The first time I played my musical instrument for my friends at Juniata, called a Dan Tranh (a 16-string plucked zither, from my country, Vietnam) all of my friends were so astonished about its sound. Everyone tried guessing what the pictures encrusted with mother of pearl on it meant. Then they tried to play it. They asked me so many questions, I decided to ask students what other traditional musical instruments international students have brought to Juniata.
Cai Ziting ’14 – international student from China:
I play Erhu, usually known as Chinese violin or Chinese two-stringed fiddle. The sound body of the Erhu is a drum-like little case usually made of ebony or sandalwood and snake skins. The resonance case’s function is to amplify the vibrations of the strings. I chose to learn Erhu not only because of its pretty sound but also its cultural meaning. It sounds similar to human voice and can imitate many natural sounds such as bird and horse. It is most well-known for playing melancholic tune, but also able to play merry melody. Its origin dtaes to the Tang dynasty (618-907), so Erhu is a symbol for our long and valuable music traditions.
Khine Sein ’14 – international student from Myanmar:
I play ‘Si ne Wa’, a set of Myanmar traditional musical instruments including bells and castanets. ‘Si’ is a pair of small metal bells, which are sounded when struck together. ‘Wa’ is castanets, a member of the concussion family. Traditionally played by clicking in one hand, these castanets are small shell-shaped clappers made from a length of bamboo.. They are used in many of our traditional festivals because of their joyful sound. ‘Si ne wa’ are played above the head by parting the split end and banging together in time.
Jieping Chu ’14 – international student from China:
I play Guzheng, a traditional Chinese plucked zither – one of the most ancient Chinese musical instruments, which originated over 2300 years (before 206 BC). It has from 13 to 21 strings and movable bridges. By using different techniques of playing, players can create sounds that can evoke the sense of a cascading waterfall, thunder, horses’ hooves, and even the scenic countryside. The first time I heard Guzheng, I was totally attracted by its sound. Few instruments have remained as unchanged and yet stayed as vibrantly relevant to our culture at large as the Guzheng.
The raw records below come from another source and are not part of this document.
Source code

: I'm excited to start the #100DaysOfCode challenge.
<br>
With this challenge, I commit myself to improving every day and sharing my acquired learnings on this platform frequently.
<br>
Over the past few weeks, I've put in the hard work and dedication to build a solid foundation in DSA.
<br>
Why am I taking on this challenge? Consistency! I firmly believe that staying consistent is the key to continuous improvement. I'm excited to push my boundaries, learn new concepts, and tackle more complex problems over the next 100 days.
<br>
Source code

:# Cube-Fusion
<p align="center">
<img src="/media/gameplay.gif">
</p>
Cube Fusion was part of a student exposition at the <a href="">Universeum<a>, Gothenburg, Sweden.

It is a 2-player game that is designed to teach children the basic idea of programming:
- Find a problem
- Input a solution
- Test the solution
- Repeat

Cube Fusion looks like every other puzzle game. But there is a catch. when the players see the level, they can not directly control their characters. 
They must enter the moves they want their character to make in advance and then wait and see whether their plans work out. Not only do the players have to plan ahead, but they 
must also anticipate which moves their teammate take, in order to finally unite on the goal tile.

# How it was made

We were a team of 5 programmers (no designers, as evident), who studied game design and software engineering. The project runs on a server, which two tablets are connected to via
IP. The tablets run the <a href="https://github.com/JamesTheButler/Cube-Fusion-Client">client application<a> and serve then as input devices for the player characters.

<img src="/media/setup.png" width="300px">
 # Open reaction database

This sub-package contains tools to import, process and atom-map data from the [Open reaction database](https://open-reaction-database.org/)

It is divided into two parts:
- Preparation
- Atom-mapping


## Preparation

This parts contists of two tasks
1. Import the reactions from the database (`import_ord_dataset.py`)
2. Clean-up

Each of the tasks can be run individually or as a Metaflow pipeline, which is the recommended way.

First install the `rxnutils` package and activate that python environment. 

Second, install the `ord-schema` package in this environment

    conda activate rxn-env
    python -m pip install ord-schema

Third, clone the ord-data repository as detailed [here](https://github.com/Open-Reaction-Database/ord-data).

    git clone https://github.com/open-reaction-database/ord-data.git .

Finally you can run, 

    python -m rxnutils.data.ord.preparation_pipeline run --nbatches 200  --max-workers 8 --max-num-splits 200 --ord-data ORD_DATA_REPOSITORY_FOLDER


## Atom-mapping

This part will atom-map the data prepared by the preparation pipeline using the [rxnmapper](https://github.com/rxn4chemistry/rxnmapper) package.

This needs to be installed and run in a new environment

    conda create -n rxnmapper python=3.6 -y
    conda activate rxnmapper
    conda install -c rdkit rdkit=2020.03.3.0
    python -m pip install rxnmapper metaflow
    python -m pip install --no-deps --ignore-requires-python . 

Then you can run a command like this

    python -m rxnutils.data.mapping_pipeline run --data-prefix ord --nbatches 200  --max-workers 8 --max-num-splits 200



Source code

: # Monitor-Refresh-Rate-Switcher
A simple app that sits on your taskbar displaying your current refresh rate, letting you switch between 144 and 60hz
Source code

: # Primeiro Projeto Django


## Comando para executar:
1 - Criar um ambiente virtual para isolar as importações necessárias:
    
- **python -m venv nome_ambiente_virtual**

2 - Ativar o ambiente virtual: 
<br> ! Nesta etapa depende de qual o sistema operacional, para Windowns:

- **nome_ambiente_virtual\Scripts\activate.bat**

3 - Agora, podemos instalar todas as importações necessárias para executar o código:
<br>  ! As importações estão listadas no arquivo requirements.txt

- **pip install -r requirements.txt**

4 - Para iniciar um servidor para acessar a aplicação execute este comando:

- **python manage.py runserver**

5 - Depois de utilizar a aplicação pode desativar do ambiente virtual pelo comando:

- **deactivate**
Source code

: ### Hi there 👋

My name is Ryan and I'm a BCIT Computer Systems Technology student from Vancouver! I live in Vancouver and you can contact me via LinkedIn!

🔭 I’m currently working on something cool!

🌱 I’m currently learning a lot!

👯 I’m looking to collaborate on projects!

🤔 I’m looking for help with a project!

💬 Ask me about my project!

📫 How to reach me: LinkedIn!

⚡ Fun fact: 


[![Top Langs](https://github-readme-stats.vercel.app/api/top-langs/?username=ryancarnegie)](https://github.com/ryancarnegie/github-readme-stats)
Muhammad Habib – exchange student from Bangladesh:
Our country has a good number of musical instruments originally of our own. Among many of our traditional instruments, such as Dhole — wooden drums, Ektara — a single-stringed instrument, Dotara – a four-stringed instrument, Mandira – a pair of metal balls used as rhythm instrument. I chose to learn Bansi – our traditional bamboo flute because of my love for folk songs and of its pretty sound. The Bansi occupies pride of place amongst the wind instruments because of its superb melody. An inseparable part of our folksongs, tradition and myth, the tune of the bamboo flute touches many a heart with its evocation of rural Bangladesh.